_SELECTED PASSAGE_

# DSLR and eye glasses



## Fasting (Jun 15, 2005)

Hello,

I'm considering getting a Digital Single Lens Reflex (DSLR) based camera and according to what I've read, there is only one DSLR-based camera in which the LCD screen can be used instead of the viewfinder to take pictures.

I've found the viewfinder a little small on the Sony DSCP-P10 (not SLR but digital) camera I have and don't like how it interferes with my eye glasses. For those who wear eye glasses on a regular basis (including when taking photos using the viewfinder), how is your experience with it? Is it annoying?


----------



## Macified (Sep 18, 2003)

I don't wear glasses regularly so can't comment on comfort. I would get myself to a camera store like Henry's and try them out.


----------



## JumboJones (Feb 21, 2001)

You get more acurate pictures looking through the viewfinder instead of the lcd, it's almost impossible to see how out of focus a picture is on a camera lcd. 

I use a digital rebel DSLR at work, it's fine for me, I believe it is larger than your regular digital cameras so it tends to be more compfortable using it. You can always take your glasses off too, there is a little dial at the side of the viewfinder that adjusts it so you can see, either way with or without glasses it'll need to be adjusted.

_PROVIDED RECORDS_
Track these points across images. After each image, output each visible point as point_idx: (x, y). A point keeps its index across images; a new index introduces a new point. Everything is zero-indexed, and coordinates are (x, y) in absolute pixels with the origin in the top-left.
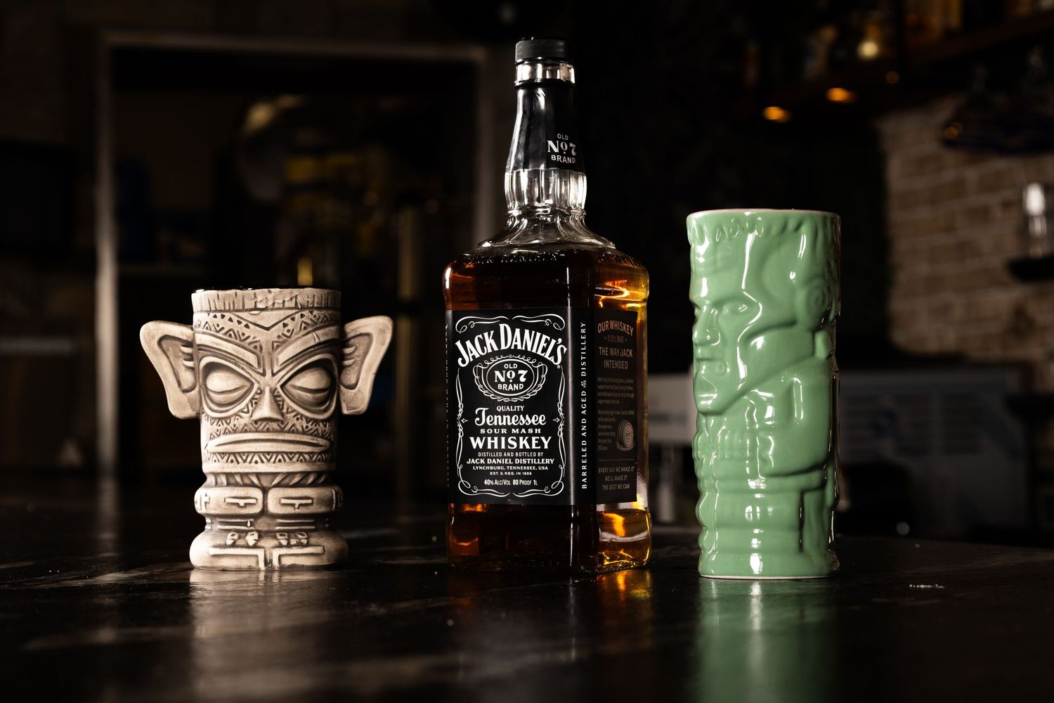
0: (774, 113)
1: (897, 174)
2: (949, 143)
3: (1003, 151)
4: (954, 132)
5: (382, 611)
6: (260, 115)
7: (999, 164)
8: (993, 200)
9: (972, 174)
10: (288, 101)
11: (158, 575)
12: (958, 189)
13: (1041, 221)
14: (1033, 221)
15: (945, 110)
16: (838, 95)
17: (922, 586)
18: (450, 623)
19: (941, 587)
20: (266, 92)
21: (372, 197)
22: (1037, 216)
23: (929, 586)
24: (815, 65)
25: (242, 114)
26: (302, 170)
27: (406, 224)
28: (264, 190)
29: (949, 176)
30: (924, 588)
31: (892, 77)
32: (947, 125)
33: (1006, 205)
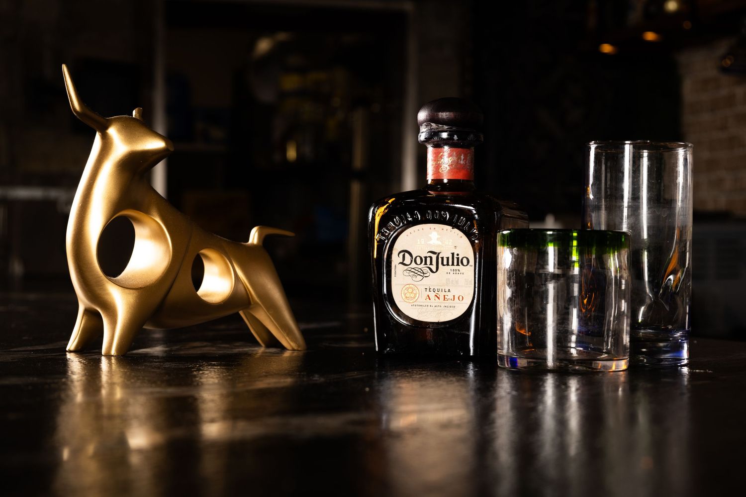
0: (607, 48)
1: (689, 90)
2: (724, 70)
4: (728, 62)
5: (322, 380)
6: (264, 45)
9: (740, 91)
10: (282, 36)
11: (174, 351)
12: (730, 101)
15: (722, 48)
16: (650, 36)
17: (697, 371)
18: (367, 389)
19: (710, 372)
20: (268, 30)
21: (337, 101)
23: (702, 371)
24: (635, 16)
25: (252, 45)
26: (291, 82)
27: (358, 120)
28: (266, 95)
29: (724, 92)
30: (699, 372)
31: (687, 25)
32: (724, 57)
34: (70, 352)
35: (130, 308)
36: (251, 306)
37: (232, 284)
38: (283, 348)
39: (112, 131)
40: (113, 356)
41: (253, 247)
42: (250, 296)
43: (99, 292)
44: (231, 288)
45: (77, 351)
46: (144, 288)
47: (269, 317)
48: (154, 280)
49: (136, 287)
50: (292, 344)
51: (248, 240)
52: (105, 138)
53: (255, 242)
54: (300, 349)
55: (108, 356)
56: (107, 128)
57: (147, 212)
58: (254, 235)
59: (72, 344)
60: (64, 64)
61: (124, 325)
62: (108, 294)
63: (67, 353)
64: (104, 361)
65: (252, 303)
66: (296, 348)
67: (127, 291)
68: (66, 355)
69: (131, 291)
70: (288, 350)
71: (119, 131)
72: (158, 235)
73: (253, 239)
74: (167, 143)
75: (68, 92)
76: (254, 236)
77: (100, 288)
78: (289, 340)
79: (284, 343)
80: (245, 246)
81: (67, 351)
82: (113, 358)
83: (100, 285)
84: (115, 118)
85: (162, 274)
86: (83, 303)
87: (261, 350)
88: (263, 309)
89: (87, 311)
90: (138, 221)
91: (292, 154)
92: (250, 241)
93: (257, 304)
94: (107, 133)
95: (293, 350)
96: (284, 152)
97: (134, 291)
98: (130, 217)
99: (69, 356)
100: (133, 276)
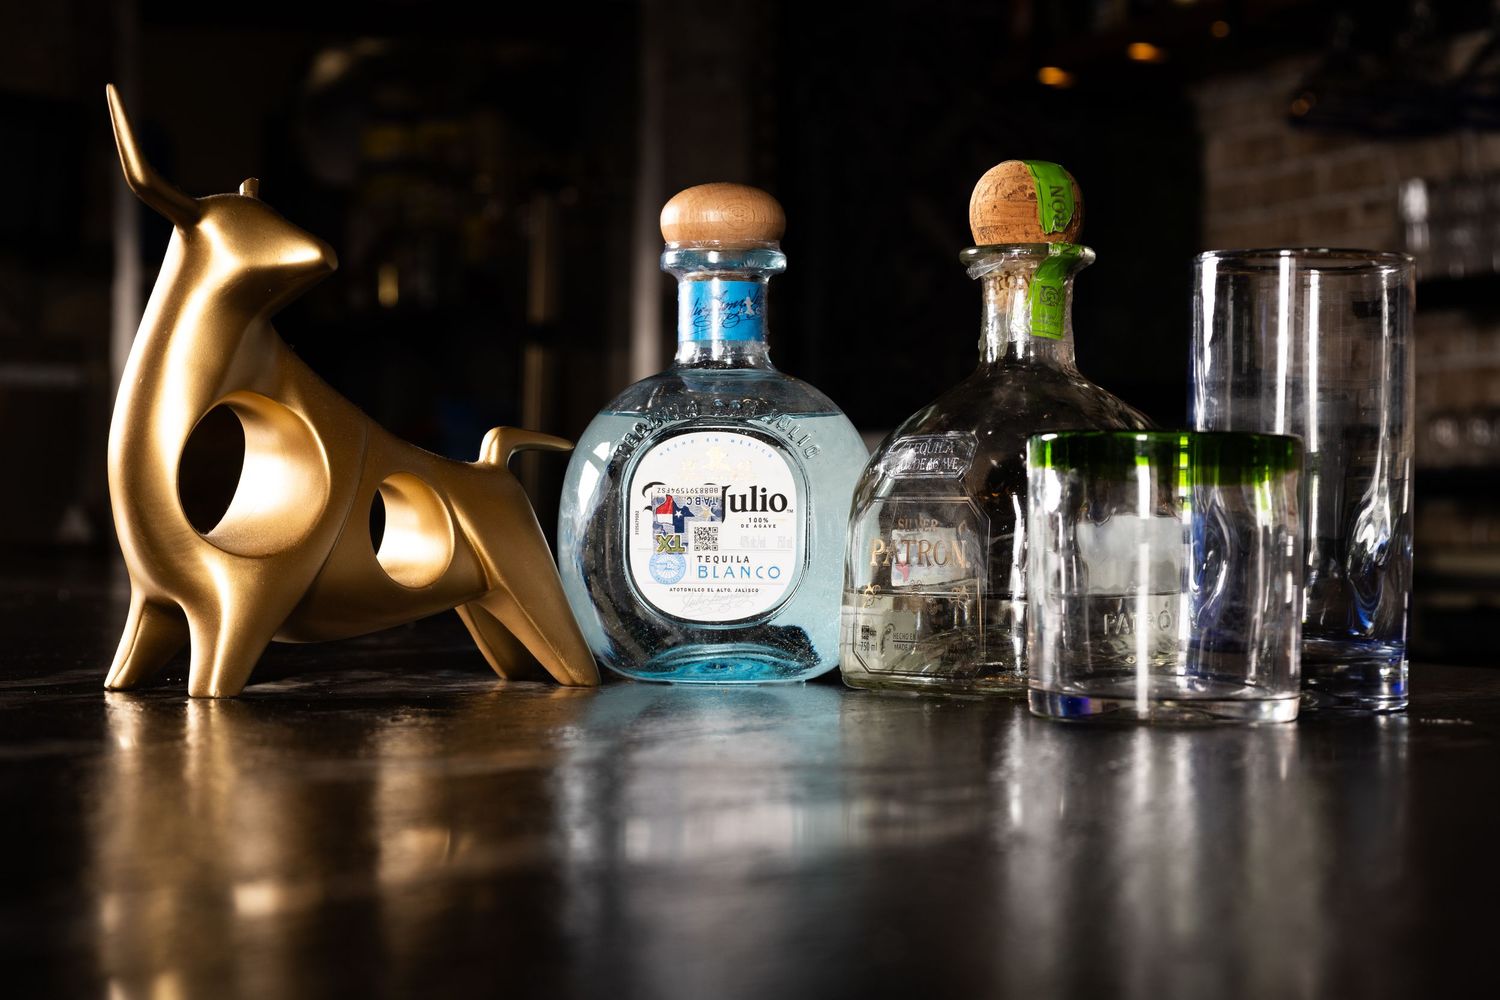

_TASK INSTRUCTIONS_
• A. In the thread on DSLRs and eyeglasses, copy word for word the span that begins at the words "# DSLR and eye" and stops after the words "Is it annoying?".
• B. Please recast the paragraph beginning "I use a digital rebel DSLR at work" from the thread on DSLRs and eyeglasses as a short bulleted list that keeps its main facts.
• C. Continue the thread on DSLRs and eyeglasses from its final post.

_ACTIVITY ANSWERS_
• A.
# DSLR and eye glasses



## Fasting (Jun 15, 2005)

Hello,

I'm considering getting a Digital Single Lens Reflex (DSLR) based camera and according to what I've read, there is only one DSLR-based camera in which the LCD screen can be used instead of the viewfinder to take pictures.

I've found the viewfinder a little small on the Sony DSCP-P10 (not SLR but digital) camera I have and don't like how it interferes with my eye glasses. For those who wear eye glasses on a regular basis (including when taking photos using the viewfinder), how is your experience with it? Is it annoying?

• B.
- The writer uses a Digital Rebel DSLR at work and finds it fine.
- The writer believes it is larger than regular digital cameras, so it tends to be more comfortable to use.
- Glasses can also be taken off.
- A small dial at the side of the viewfinder adjusts it so you can see.
- It will need adjusting either way, with or without glasses.

• C.
It didn't take long to adjust either, when I use my personal digital camera, I always catch myself using the viewfinder instead of the lcd, it's just easier and it saves on batery life anyway.


----------



## scootsandludes (Nov 28, 2003)

I've worn glasses since my early teens, and that's when I started doing photography, and glasses have never been an issue for me. 

You put the camera as close to your face as possible without actually leaning up against your face.

If you really think that glasses will be an issue for you, you can try getting an eye cup attachment, I have one on my Nikon, don't know if Canon has such an accessory. 

A live LCD defeats the purpose of SLR photography. I would never rely on a LCD even if was available on a real DSLR camera. 2 reasons. One being LCDs are sloooow. Second, DSLRs are heavy enough as is when you have good glass on it, I need all the steady bracing of the camera that I can get to get a good sharp picture. There a bunch more reasons why live LCD suck for a DSLR that I won't even get into. The only pro is that it would be cool, and that's not a selling point.


----------



## simon (Nov 2, 2002)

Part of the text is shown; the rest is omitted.